You can't cut what you can't see. Before any optimization, you must attribute every dollar to a project, an environment, a team. Without tags, Cost Explorer shows you one opaque block “EC2: $12,000” and you're blind.
Enable Cost Allocation Tags in the billing console, otherwise your tags won't show up in reports. It's the step everyone forgets.
Always in this order: clean up the obvious waste first (free, no risk), then commit on what remains.
Staging environments running nights and weekends, detached EBS volumes, unused elastic IPs. Immediate gain, zero risk.
Oversized instances running at 5-10% CPU. Dropping one size halves the line, with no perceived impact.
On stable, predictable load (the baseline running 24/7), a 1-year commitment pays -40% to -50% vs on-demand.
For interruption-tolerant tasks (batch, workers, CI): up to -90%. Never for the database or checkout.
Rightsizing is done on metrics, not on a hunch. Look at average CPU and memory over 30 days: an instance at 6% CPU for a month is an obvious candidate.
Drop one size at a time and watch for 48h. AWS Compute Optimizer gives ready-made recommendations — use them as a starting point, not as gospel.
A client store, monthly bill before/after the playbook. No feature removed, no perf degradation — just waste cut and commitments placed well.
From $11,800 to $5,900 a month — exactly half. The first two (free) levers did most of the work.
The real trap isn't the first optimization, it's the drift. Hidden costs quietly return — I wrote a separate piece on it: the 5 lines that wreck your bill.
Once the waste is cleaned up, the question becomes: what to commit to, and how? Three models coexist and I almost always combine them. The rule I keep repeating to teams: commit on what's predictable, keep on-demand for breathing room, and push the disposable onto Spot.
Commit in $/hour, not per instance.
The older model, still useful.
AWS's official comparison table is crisp on percentages and flexibility: Compute Savings Plans and Reserved Instances. Key point: a Savings Plan never applies to Spot usage or to what's already covered by an RI.
Spot gives access to AWS's spare capacity at up to -90% vs on-demand, in exchange for a single constraint: the instance can be reclaimed with two minutes' notice. So never the database or checkout — but perfect for batch, workers, CI, rendering. The key to surviving interruptions is diversity: AWS recommends being flexible across at least 10 instance types per workload and using the `price-capacity-optimized` allocation strategy in an Auto Scaling group.

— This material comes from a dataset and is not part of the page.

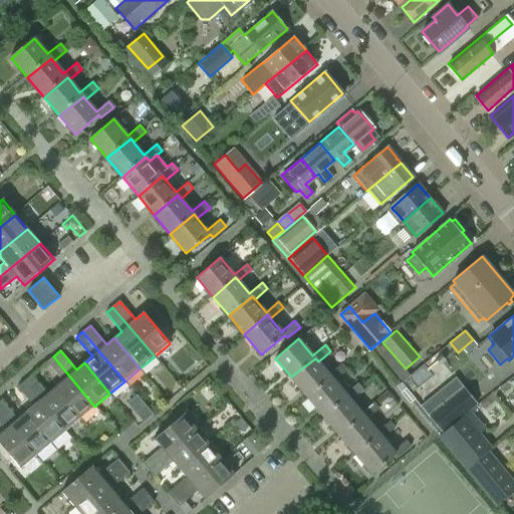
[(62,380),(54,388),(80,419),(94,407),(53,356),(46,362),(62,380)]
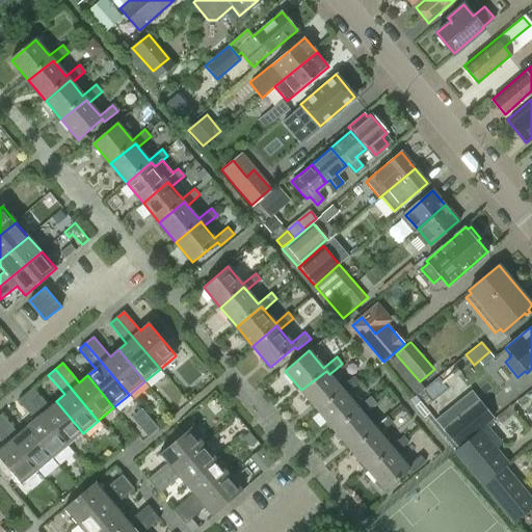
[(301,390),(318,410),(343,390),(346,394),(358,383),(353,377),(341,388),(329,374),(326,371),(301,390)]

Never fail Spot over to on-demand "to compensate": AWS explicitly discourages it, it can actually trigger more interruptions on your other Spot instances. Fault-tolerant architecture first, savings second. Details: Best practices for Amazon EC2 Spot.

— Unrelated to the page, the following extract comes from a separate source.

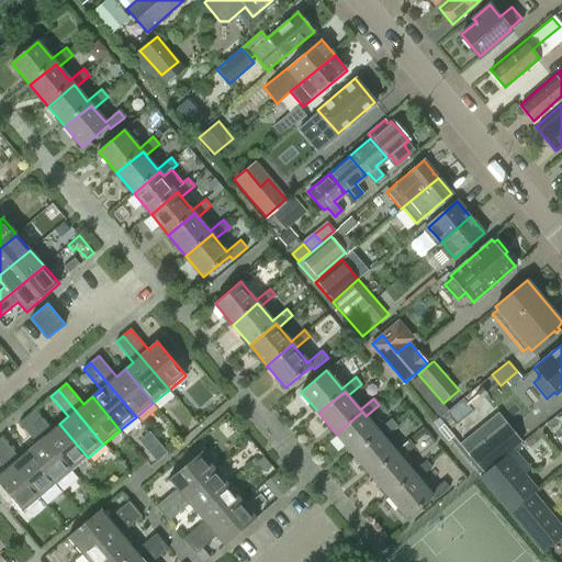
[(26,417),(71,471),(88,458),(59,424),(52,430),(34,411),(26,417)]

After compute, two levers almost always slip under the radar even though they're nearly free to enable: the right S3 storage class and the migration to Graviton.
On most buckets, a large share of objects is never read again after a few weeks: logs, exports, client uploads, backups. Leaving them in S3 Standard means paying the most expensive rate for dormant data. S3 Intelligent-Tiering fixes this hands-off: it automatically moves an object to a cheaper tier after 30 days without access, then to Archive Instant Access after 90 days — and pulls it back instantly if it's read again.
Intelligent-Tiering shines when access patterns are unknown or shifting — the default case on a scale-up. The mechanism and exact thresholds are documented here: How S3 Intelligent-Tiering works. For known lifespans (logs to delete at 90 days), a plain lifecycle policy stays simpler and cheaper.
Graviton instances (AWS's in-house ARM processor) cost up to 20% less than their x86 equivalents, for the same performance and up to 60% less energy. On a baseline running 24/7, that's a cut that stacks with the Savings Plan on top. The migration cost? Often zero for managed services (RDS, ElastiCache) or multi-arch containerized workloads; sometimes a rebuild for natively compiled code.
I always start with managed services and stateless workers: low risk, immediate gain. The official figures and the estimation tool are here: AWS Graviton.
A budget with an 80% alert catches the overrun — but too late, and only if you set the threshold right. AWS Cost Anomaly Detection goes further: a machine learning model learns your normal spend pattern (per service, account, tag) and alerts you when a line deviates, with root-cause analysis by service, account, region or usage type. That's what catches a forgotten test instance or a bucket blowing up before it costs a whole month.
The service is free and sets up in minutes with AWS-managed monitors that automatically track new accounts and tags. Getting started: Getting started with AWS Cost Anomaly Detection.